DuVernay has now built an astounding body of work. In 2012 she became the first African-American woman to win the Best Director award at the Sundance Film Festival for Middle of Nowhere. She was also nominated for Best Director at this year’s Golden Globes for Selma — the first female African American to be nominated. Her film Selma was also nominated for Best Picture at both the Golden Globes and the Academy Awards. Of course, what she has accomplished with these highly significant films goes well and truly beyond award ceremonies.
Now people seek out DuVernay as a mentor and she is an adviser for some of the very same training programs she once couldn’t get into. [for more about her: avaduvernay.com]
What changed? She let go of her desperation when she realised how much it was holding her back.
“All of the time you’re spending trying to get someone to mentor you, trying to have a coffee, all of the things we try to do to move ahead in the industry is time that you’re not working on your screenplay, strengthening your character arcs, thinking about your rehearsal techniques, setting up a table reading to hear the words, thinking about symbolism in your production design, your color pallet. All the time you’re focusing on trying to grab — I need this! I need this! I don’t have this! — you’re being desperate and you’re not doing.
You have to be doing something.” “Desperation,” she explains, ”is not action. It’s not moving you forward, because all of the so-called action is hinging on someone doing something for you.”
It’s one thing to info gather, to ask for guidance. That’s fine. That’s wise. But when it becomes all you do. When your dreams become too dependent on what other people can do for you, then it’s a real problem, she says, because “the desperation, it reeks off of you… like a smelly coat.’
So how do you know if you’re wearing it? She offers a simple test:
“If you spend more time in the day thinking about what you don’t have, than working with what you have. Then you’re acting in a desperate manner and you’re not doing. Until I changed my mind about that, I was really stuck.”
Her advice for ditching the coat: action. “The feeling of yearning coupled with action is not desperation. It’s passion.”
You need to create something for other people to latch onto, to collaborate with, and get excited by. Build something for a mentor to connect with and care about. Start small if you need to, but start nonetheless. “No excuses.”
DuVernay’s advice can be applied to anything creative, anything where you have yearning but haven’t taken much action, or perhaps you’ve stalled and need a good reminder to keep going. Watch the whole thing, including her responses to the questions, as there are many words of wisdom there, too. Yes, its 42 minutes or so, but I genuinely found myself wishing it was longer.

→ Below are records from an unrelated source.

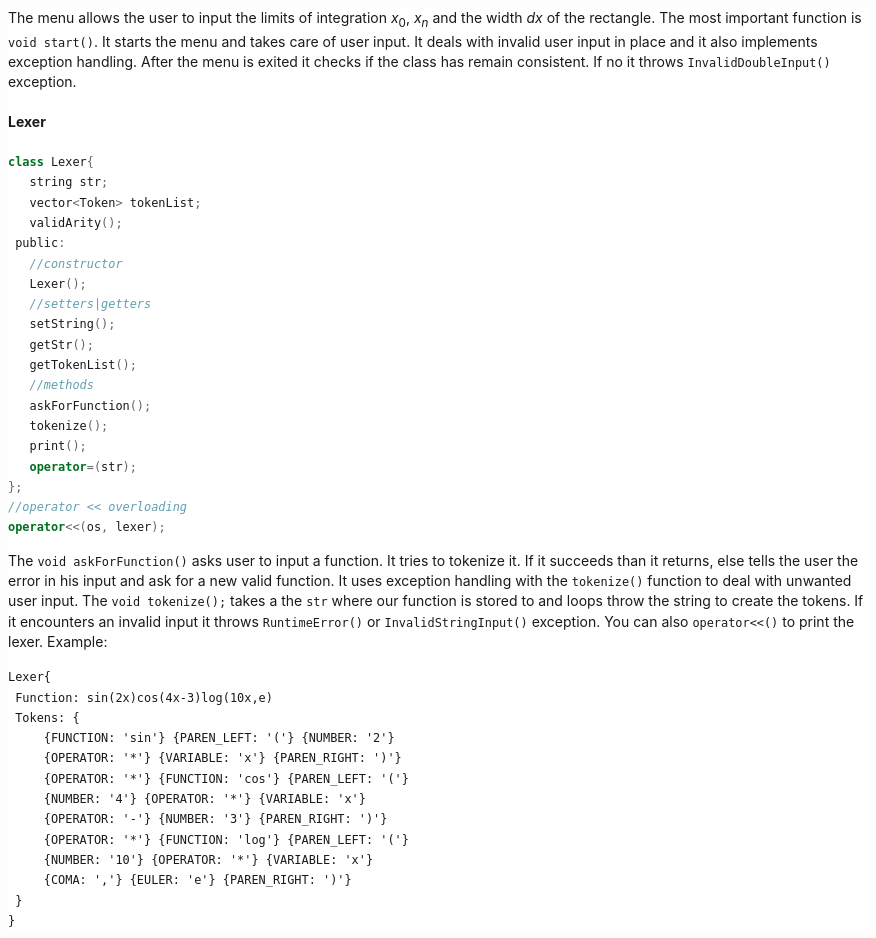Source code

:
 ```cpp
```
The menu allows the user to input the limits of integration $x_0$, $x_n$ and the width $dx$ of the rectangle. The most important function is `void start()`.
It starts the menu and takes care of user input. It deals with invalid user input in place and it also implements exception handling. After the menu is exited it checks if the class has remain consistent. If no it throws `InvalidDoubleInput()` exception.

#### Lexer
```cpp
class Lexer{
   string str;
   vector<Token> tokenList;
   validArity();
 public:
   //constructor
   Lexer();
   //setters|getters
   setString();
   getStr();
   getTokenList();
   //methods
   askForFunction();
   tokenize();
   print();
   operator=(str);
};
//operator << overloading
operator<<(os, lexer);
```
The `void askForFunction()` asks user to input a function. It tries to tokenize it. If it succeeds than it returns, else tells the user the error in his input and ask for a new valid function. It uses exception handling with the `tokenize()` function to deal with unwanted user input.
The  `void tokenize();` takes a the `str` where our function is stored to and loops throw the string to create the tokens. If it encounters an invalid input it throws `RuntimeError()` or `InvalidStringInput()` exception.
You can also `operator<<()` to print the lexer. 
Example:
```
Lexer{
 Function: sin(2x)cos(4x-3)log(10x,e)
 Tokens: {
     {FUNCTION: 'sin'} {PAREN_LEFT: '('} {NUMBER: '2'}
     {OPERATOR: '*'} {VARIABLE: 'x'} {PAREN_RIGHT: ')'}
     {OPERATOR: '*'} {FUNCTION: 'cos'} {PAREN_LEFT: '('}
     {NUMBER: '4'} {OPERATOR: '*'} {VARIABLE: 'x'}
     {OPERATOR: '-'} {NUMBER: '3'} {PAREN_RIGHT: ')'}
     {OPERATOR: '*'} {FUNCTION: 'log'} {PAREN_LEFT: '('}
     {NUMBER: '10'} {OPERATOR: '*'} {VARIABLE: 'x'}
     {COMA: ','} {EULER: 'e'} {PAREN_RIGHT: ')'}
 }
}
```
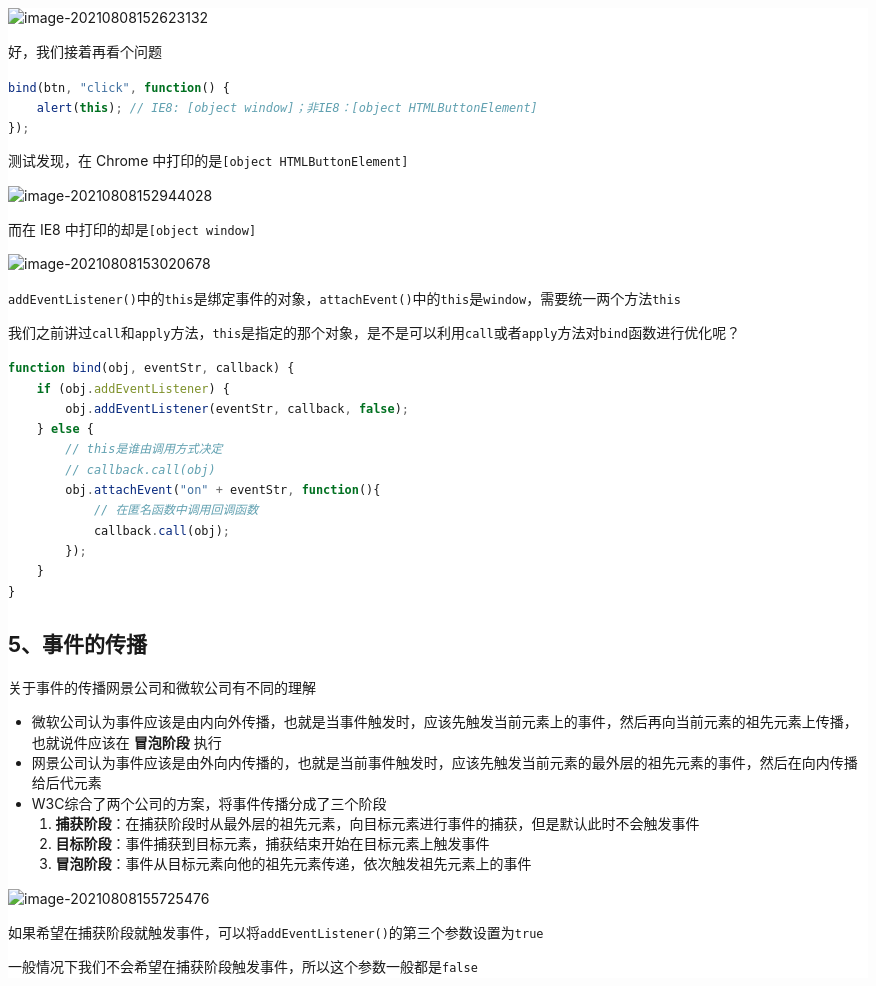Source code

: ![image-20210808152623132](https://i.loli.net/2021/08/08/lq3zWmyGifCoJAd.png)

好，我们接着再看个问题

```javascript
bind(btn, "click", function() {
    alert(this); // IE8: [object window]；非IE8：[object HTMLButtonElement]
});
```

测试发现，在 Chrome 中打印的是`[object HTMLButtonElement]`

![image-20210808152944028](https://i.loli.net/2021/08/08/mwWtAioF8I7dB1p.png)

而在 IE8 中打印的却是`[object window]`

![image-20210808153020678](https://i.loli.net/2021/08/08/WAIZ1lkUwOD4baQ.png)

`addEventListener()`中的`this`是绑定事件的对象，`attachEvent()`中的`this`是`window`，需要统一两个方法`this`

我们之前讲过`call`和`apply`方法，`this`是指定的那个对象，是不是可以利用`call`或者`apply`方法对`bind`函数进行优化呢？

```javascript
function bind(obj, eventStr, callback) {
    if (obj.addEventListener) {
        obj.addEventListener(eventStr, callback, false);
    } else {
        // this是谁由调用方式决定
        // callback.call(obj)
        obj.attachEvent("on" + eventStr, function(){
            // 在匿名函数中调用回调函数
            callback.call(obj);
        });
    }
}
```



## 5、事件的传播

关于事件的传播网景公司和微软公司有不同的理解

- 微软公司认为事件应该是由内向外传播，也就是当事件触发时，应该先触发当前元素上的事件，然后再向当前元素的祖先元素上传播，也就说件应该在 **冒泡阶段** 执行
- 网景公司认为事件应该是由外向内传播的，也就是当前事件触发时，应该先触发当前元素的最外层的祖先元素的事件，然后在向内传播给后代元素
- W3C综合了两个公司的方案，将事件传播分成了三个阶段
  1. **捕获阶段**：在捕获阶段时从最外层的祖先元素，向目标元素进行事件的捕获，但是默认此时不会触发事件
  2. **目标阶段**：事件捕获到目标元素，捕获结束开始在目标元素上触发事件
  3. **冒泡阶段**：事件从目标元素向他的祖先元素传递，依次触发祖先元素上的事件

![image-20210808155725476](https://i.loli.net/2021/08/08/8ksUo7nPCiyAGVL.png)

如果希望在捕获阶段就触发事件，可以将`addEventListener()`的第三个参数设置为`true`

一般情况下我们不会希望在捕获阶段触发事件，所以这个参数一般都是`false`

I’d like to extend a big thank you to Ava DuVernay, Alicia Stewart and Maggie Koerth-Baker for the interestingness, the guidance, and the inspiration. I’m going to do my best to ditch the coat and get on with the work. I’m continuing a big project – oh yes, it hasn’t defeated me – but I need the fuel, the action, the surge that also comes from smaller projects. Some change, some action, and I’ll see where it takes me.
So here’s to 2015. Create something, build something, drive something forward. Make a film with a smart phone. Find poems. Make beautiful food. Bring people together. Weave short stories. Tell long ones. Write a song. Curate. Investigate. Explore. Whatever it is. Get started.